According to the World Health Organization (WHO), stillbirth is defined as “a baby born with no signs of life at or after 28 weeks gestation.” [WHO] An alternate definition places the death after the second half of pregnancy or 20 weeks gestation.2 An estimated 2.6 million stillbirths occur worldwide annually.1 In the United States, the annual rate of stillbirth is estimated at 24,000 (about 1% of all pregnancies).2
Despite the frequency of this occurrence, “vulnerable girls and women are often left to suffer in silence,” according to authors of The Lancet Ending Preventable Stillbirth Study Group.3
A series of articles that appeared in the January issue of The Lancet seeks to raise awareness about stillbirth among families, researchers, policy makers, and society at large. The Lancet has also launched a campaign designed to “stop the epidemic of grief” and break the “unspeakable silence” surrounding stillbirth.3,4
“This is a critically important area of research and education,” Joanne Cacciatore, PhD, an associate professor at the Arizona State University School of Social Work, told Psychiatry Advisor.
“Stillbirth remains one of the most disenfranchised and misunderstood types of loss,” observed Cacciatore, founder of the MISS Foundation, a not-for-profit organization providing “crisis and long term support to families after the death of a baby or child.”
Blaming the Victims
Mothers affected by stillbirth are often subjected to stigma and marginalization by communities that blame the stillbirth on sins, evil spirits, and destiny.5 Even in settings where these attitudes are not espoused, women feel guilt and experience implicit blame, according to Cacciatore, director of the Center for Loss and Trauma in Arizona.

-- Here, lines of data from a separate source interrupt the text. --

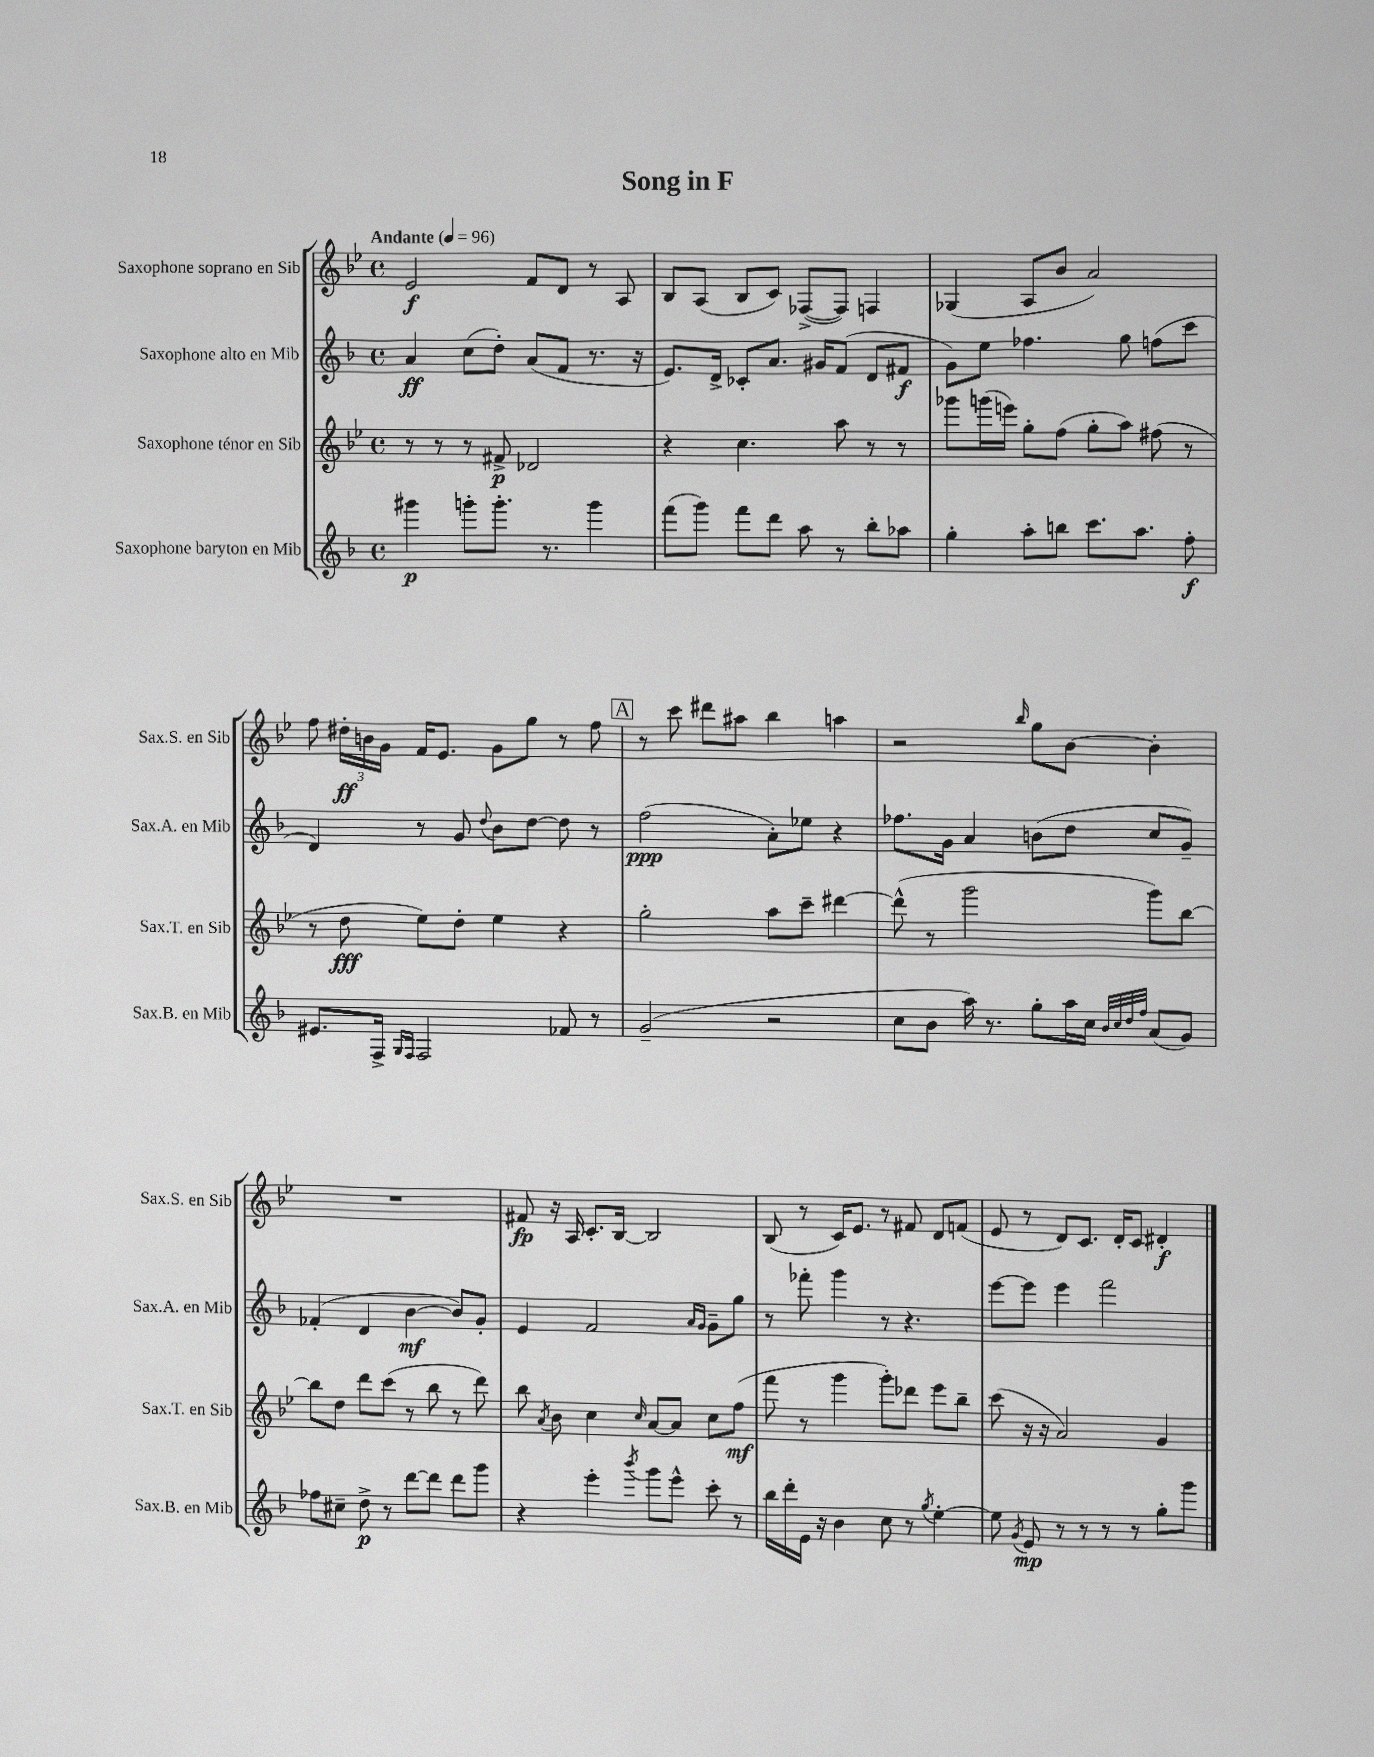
\header { title = "Song in F" }
<<
\new StaffGroup <<
\new Staff = "s0" \with { instrumentName = "Saxophone soprano en Sib" shortInstrumentName = "Sax.S. en Sib" } {
    \clef treble \key bes \major \defaultTimeSignature \time 4/4 \tempo "Andante" 4 = 96
    \autoBeamOff ees'2\f f'8[ d'8] r8 a8 |
    bes8[ a8]( bes8[ c'8]) fes8[~->( fes8]) f4 |
    ges4( a8[ bes'8] a'2) |
    f''8 \tuplet 3/2 { dis''16[-.\ff b'16 g'16] } f'16[ ees'8.] g'8[ g''8] r8 f''8 |
    \mark \markup { \box "A" } r8 c'''8 dis'''8[ ais''8] bes''4 a''4 |
    r2 \grace { bes''16 } g''8[ bes'8]~ bes'4-. |
    R1 |
    fis'8\fp r16 a16 c'8.[-. bes16]~ bes2 |
    bes8( r8 c'16[) ees'8.] r8 fis'8 d'8[ f'8]( |
    ees'8 r8 d'8[) c'8.] d'16[-. c'8] dis'4-.\f \bar "|." |
}
\new Staff = "s1" \with { instrumentName = "Saxophone alto en Mib" shortInstrumentName = "Sax.A. en Mib" } {
    \clef treble \key f \major \defaultTimeSignature \time 4/4
    \autoBeamOff a'4\ff c''8[( d''8]-.) a'8[( f'8] r8. r16 |
    e'8.[) d'16]-> ces'8[-. a'8.] gis'16[ f'8]( d'8[ fis'8]\f |
    g'8[) e''8] fes''4. g''8 f''8[( c'''8] |
    d'4) r8 g'8 \appoggiatura { d''8 } bes'8[ d''8]~ d''8 r8 |
    \mark \markup { \box "A" } f''2\ppp( a'8[-.) ees''8] r4 |
    fes''8.[ g'16] a'4 b'8[( d''8] c''8[ g'8]--) |
    fes'4-.( d'4 bes'4~\mf bes'8[) g'8]-. |
    e'4 f'2 \grace { a'16[ g'16] } g'8[-- g''8] |
    r8 fes'''8-. g'''4 r8 r4. |
    e'''8[~ e'''8] e'''4 f'''2 \bar "|." |
}
\new Staff = "s2" \with { instrumentName = "Saxophone ténor en Sib" shortInstrumentName = "Sax.T. en Sib" } {
    \clef treble \key bes \major \defaultTimeSignature \time 4/4
    \autoBeamOff r8 r8 r8 fis'8->\p des'2 |
    r4 c''4. a''8 r8 r8 |
    ges'''8[ g'''16( e'''16]) g''8[-. f''8]( g''8[-. a''8]) fis''8( r8 |
    r8 d''8\fff ees''8[) d''8]-. ees''4 r4 |
    \mark \markup { \box "A" } g''2-. a''8[ c'''8]-- dis'''4~ |
    dis'''8-^( r8 g'''2 g'''8[) bes''8]~ |
    bes''8[ d''8] d'''8[ c'''8]( r8 bes''8 r8 d'''8) |
    bes''8 \acciaccatura { a'8 } bes'8 c''4 \grace { c''16 } a'8[~ a'8] c''8[ f''8]\mf( |
    f'''8 r8 g'''4 g'''8[-.) des'''8] ees'''8[ bes''8]-- |
    c'''8( r16 r16 a'2) g'4 \bar "|." |
}
\new Staff = "s3" \with { instrumentName = "Saxophone baryton en Mib" shortInstrumentName = "Sax.B. en Mib" } {
    \clef treble \key f \major \defaultTimeSignature \time 4/4
    \autoBeamOff gis'''4\p g'''8[-. g'''8.]-. r8. g'''4 |
    f'''8[( g'''8]) f'''8[ d'''8] a''8 r8 bes''8[-. aes''8] |
    g''4-. a''8[-. b''8] c'''8.[ a''8.] f''8-.\f |
    eis'8.[ f16]-> \grace { g16[ f16] } f2 fes'8 r8 |
    \mark \markup { \box "A" } g'2--( r2 |
    c''8[ bes'8] a''16) r8. g''8[-. a''16 c''16] \grace { bes'32[ c''32 d''32 f''32] } a'8[( g'8]) |
    fes''8[ cis''8]-- d''8->\p r8 d'''8[~ d'''8] d'''8[ g'''8] |
    r4 e'''4-. \acciaccatura { bes'''8 } g'''8[ e'''8]-^ c'''8-. r8 |
    bes''16[ d'''16-. e'16] r16 bes'4 c''8 r8 \acciaccatura { g''8 } e''4~-. |
    e''8 \acciaccatura { g'8 } e'8\mp r8 r8 r8 r8 g''8[-. g'''8] \bar "|." |
}
>>
>>
\layout { \context { \Score \remove "Bar_number_engraver" } }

Women feel their bodies have “failed them,” or may second-guess their lifestyle, blaming diet, sexual activity, or thoughts of terminating the pregnancy.6
“I have never met a woman without some degree of guilt, or at least the question of what she could have done differently to prevent the outcome of her pregnancy,” said Cacciatore, who herself went through the experience of stillbirth.
Unique Features of Stillbirth
While the loss of a baby due to stillbirth or perinatal death (defined as death before the baby is seven days old) has features in common with the loss of an older child, it is also unique, Cacciatore said.